Gelenek yönünden bakılırsa, müşterinin 'velinimet' olduğu kalmış zihnimizin bir köşesinde, fakat o kadarını da beklemiyoruz elbet.



Abartmaya lüzum yok; biz kral değil ama müşteriyiz.



Zaten o lokantaya kral gelmez.



İngiliz Kralı VIII. Edward'ın İstanbul ziyaretini hatırladım.



Garsonun yemeği dökmesi üzerine ne demişti Atatürk?



“Bu millete her şeyi öğrettim, fakat uşaklığı öğretemedim.”



*


Herhalde bizim garsonun da canı sıkkın.



Çok çalışıyor, az maaş alıyor olabilir.



Sık rastlanan bir durum zira.



Hatta yakın zaman içinde işini değiştirmeyi düşünüyor da olabilir.



Elinde sipariş fişiyle karşımda bekleyen genç garsonun sorusuna ben de tek kelimeyle cevap verdim:



“İçmeyecek.”



*


Dedim ki hiç kimse işsiz kalmasa.



Her evde çorba rahatça kaynasa.



Herkes sevdiği işi yapsa ve hep beraber arı gibi çalışsak.



Yarışmacı arkadaşlara da başarılar dilesem.



Olmuyor ki, her şeyin gönlümüzce olmasına imkân yok.



Gönüldekiler çelişiyor en azından.



Bunun farkındayım ama içimden geçen de çok fazla bir şey değil.



Az fazla belki.



NE İÇTİĞİNİZE DİKKAT EDİN


Birkaç gün önce radyodan duyduğum haber son derece çarpıcıydı.



Ölüm haberine gülünür mü hiç?



Fakat boş bulundum.



“Kah” dedim, kaldım. İkincisi gelmedi.



Ölüm, hayatın en ağır gerçeği.



Herkesin başında.



Ve elbette her ölüm kalanı ziyadesiyle üzer.

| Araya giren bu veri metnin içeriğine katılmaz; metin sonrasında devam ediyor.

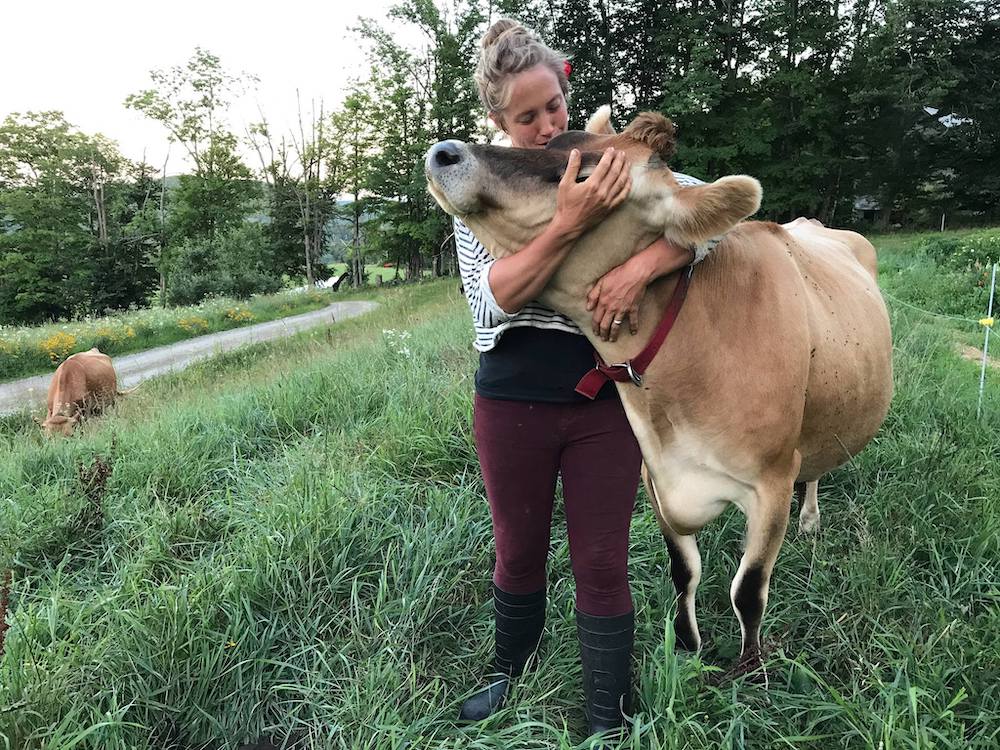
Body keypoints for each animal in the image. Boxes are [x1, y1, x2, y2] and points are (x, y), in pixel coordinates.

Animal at [426, 110, 896, 676]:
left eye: (587, 178)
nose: (444, 152)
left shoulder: (772, 481)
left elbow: (747, 591)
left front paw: (748, 669)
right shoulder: (655, 474)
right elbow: (683, 570)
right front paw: (689, 647)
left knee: (815, 469)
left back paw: (809, 520)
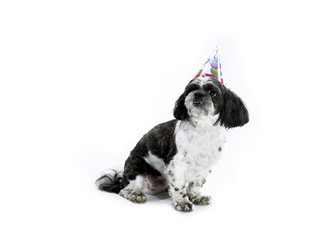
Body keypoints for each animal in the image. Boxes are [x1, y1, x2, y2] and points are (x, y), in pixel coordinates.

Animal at [96, 76, 249, 211]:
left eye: (213, 93)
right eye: (190, 90)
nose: (197, 94)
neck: (203, 129)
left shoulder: (205, 167)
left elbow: (196, 185)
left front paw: (197, 197)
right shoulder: (176, 165)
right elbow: (179, 186)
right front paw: (182, 202)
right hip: (137, 169)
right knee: (124, 189)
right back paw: (135, 195)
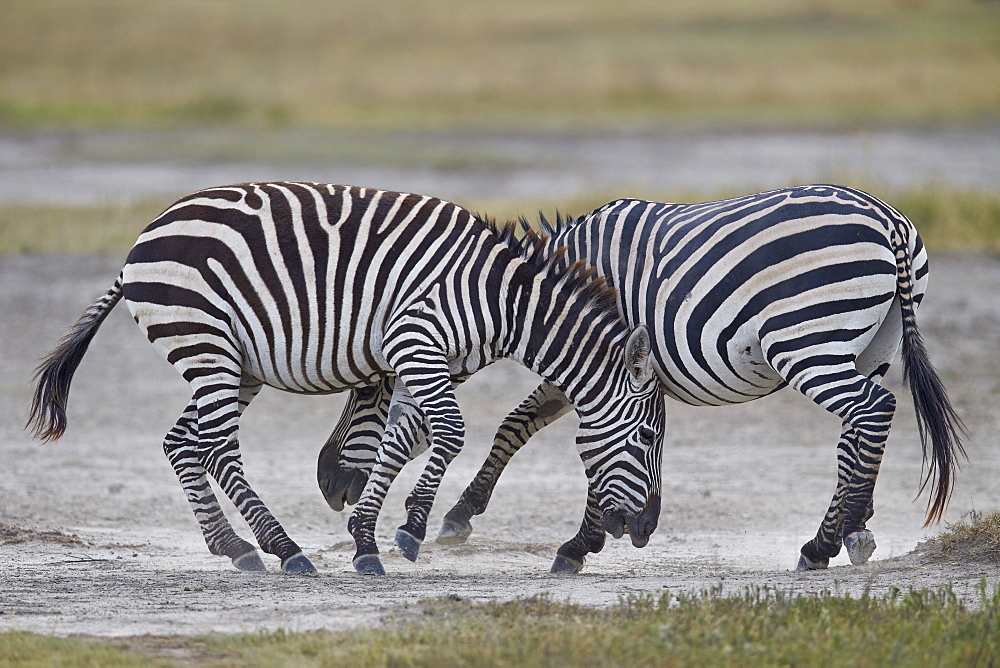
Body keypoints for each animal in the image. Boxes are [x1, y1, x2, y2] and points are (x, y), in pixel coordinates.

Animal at [25, 181, 664, 576]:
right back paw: (285, 550)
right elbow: (449, 433)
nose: (644, 530)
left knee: (182, 442)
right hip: (205, 343)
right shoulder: (416, 339)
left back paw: (233, 546)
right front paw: (410, 528)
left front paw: (366, 539)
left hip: (234, 361)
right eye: (648, 439)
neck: (500, 302)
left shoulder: (421, 360)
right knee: (218, 448)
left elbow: (400, 440)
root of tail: (145, 236)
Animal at [316, 184, 964, 576]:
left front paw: (578, 543)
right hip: (870, 345)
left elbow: (573, 440)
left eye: (364, 388)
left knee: (872, 411)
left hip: (807, 341)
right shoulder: (593, 366)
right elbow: (522, 425)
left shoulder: (593, 362)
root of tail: (889, 221)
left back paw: (822, 543)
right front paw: (465, 513)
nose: (328, 485)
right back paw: (854, 527)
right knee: (859, 429)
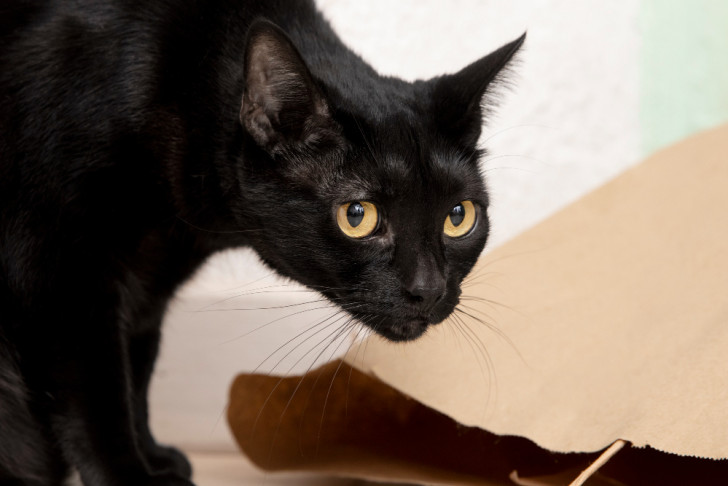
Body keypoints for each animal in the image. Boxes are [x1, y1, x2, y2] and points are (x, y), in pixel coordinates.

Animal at [0, 1, 524, 484]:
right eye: (357, 216)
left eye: (459, 217)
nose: (429, 289)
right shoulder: (64, 273)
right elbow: (99, 394)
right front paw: (130, 477)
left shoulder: (149, 281)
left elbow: (137, 370)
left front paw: (155, 459)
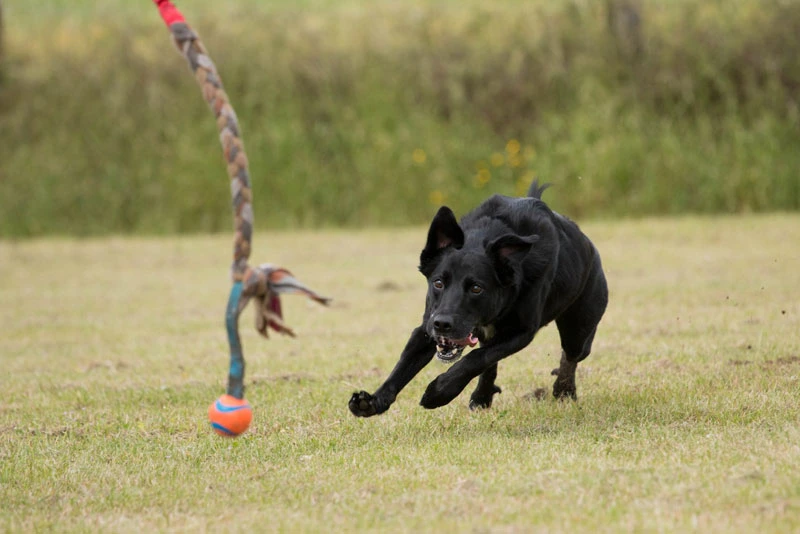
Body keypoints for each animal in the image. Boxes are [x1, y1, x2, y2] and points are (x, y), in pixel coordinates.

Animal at [348, 184, 608, 418]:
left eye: (476, 288)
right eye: (438, 283)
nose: (442, 324)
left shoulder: (521, 332)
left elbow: (476, 358)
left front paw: (438, 392)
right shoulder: (426, 326)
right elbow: (403, 366)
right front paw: (373, 401)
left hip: (579, 327)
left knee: (570, 356)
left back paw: (564, 390)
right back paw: (482, 396)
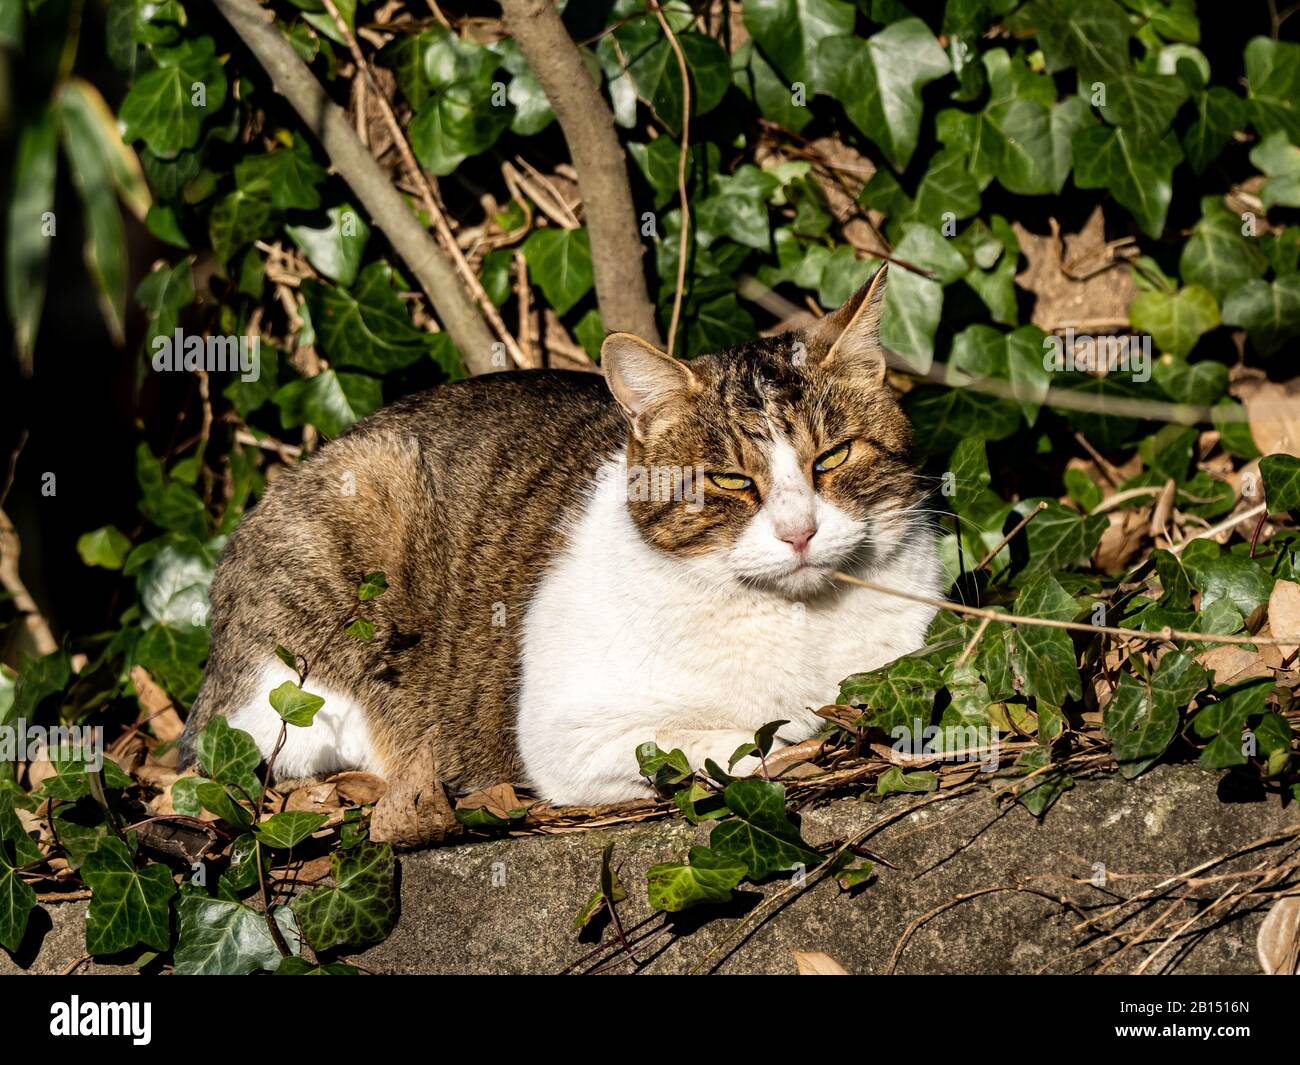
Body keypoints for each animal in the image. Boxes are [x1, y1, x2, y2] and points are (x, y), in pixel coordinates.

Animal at [178, 266, 941, 827]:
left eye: (833, 457)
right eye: (730, 480)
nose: (798, 530)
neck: (803, 625)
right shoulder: (570, 736)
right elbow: (742, 737)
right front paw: (793, 733)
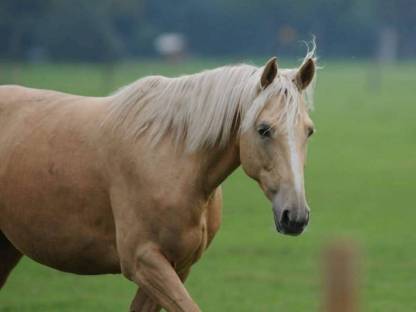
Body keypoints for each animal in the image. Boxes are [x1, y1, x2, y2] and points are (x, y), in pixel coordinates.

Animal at [0, 50, 316, 310]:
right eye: (264, 129)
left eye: (309, 131)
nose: (295, 216)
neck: (172, 158)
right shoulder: (144, 261)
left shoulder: (178, 266)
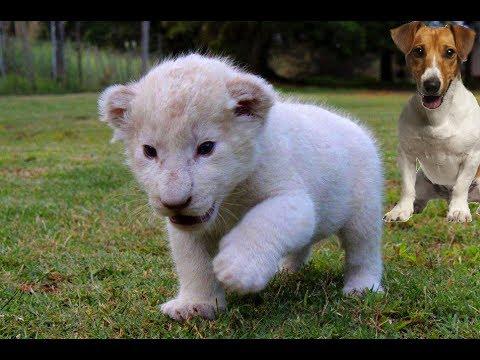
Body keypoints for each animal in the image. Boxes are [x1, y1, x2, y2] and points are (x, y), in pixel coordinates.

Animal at [386, 21, 480, 222]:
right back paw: (414, 206)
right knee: (417, 194)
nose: (431, 85)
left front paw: (458, 211)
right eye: (419, 50)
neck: (438, 115)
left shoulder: (472, 156)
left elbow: (461, 186)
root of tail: (445, 195)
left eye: (450, 52)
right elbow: (407, 187)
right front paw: (401, 210)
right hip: (423, 181)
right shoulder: (405, 153)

Gidenin gittiği yer çok güzel olsa bile.



Haber şu:



İzmir'de bir kişi, pet şişede satılan sahte rakıdan içmiş ve zehirlenerek ölmüş.



Dedim ya bilinçsizce bir tepkiydi benimki.



*


Birkaç gün önce ise daha beterini duymuştuk.



Olay Rusya'da geçiyordu; Sibirya'nın İrkutsk şehrinde.



“Alkol niyetine vücut losyonu içenler zehirlendi.”



Önce 33 kişi öldü diye geldi haber; sonra sayı arttı: 40, 48, 55, 60 kişi…



“Son dakika” haberi böyle olur işte; anbean gelişmeler bildirilmeli.



Şu gâvur milleti bir âlem, kimi içkiyle banyo yapar, kimi banyodaki vücut losyonunu içer diyeceğim de bizimkilerin kalır yanı yok ki.



*


Evvelce bundan da kötüsü vardı ama o biraz eski.



İki yıl kadar önce, Konya'da bir kız isteme sırasında âdet yerini bulsun diye damadın kahvesine tuz katma işi epeyce abartılınca, olan olmuştu.



Gelin adayı, müstakbel eşine ikram edeceği kahvenin içine bakın neler koymuş:



Peynir, reçel, domates, tuz, yağ, şeker, yumurtanın sarısı ve bal.



Tabii biraz da kahve vardır; olmalı en azından.



Kimya ile sıvı bomba yapımı esasen.



Ata versen yıkılır.



Damat olmaya çalışan genç, önce içmek istememiş fakat ısrar ederek zorla içirmişler.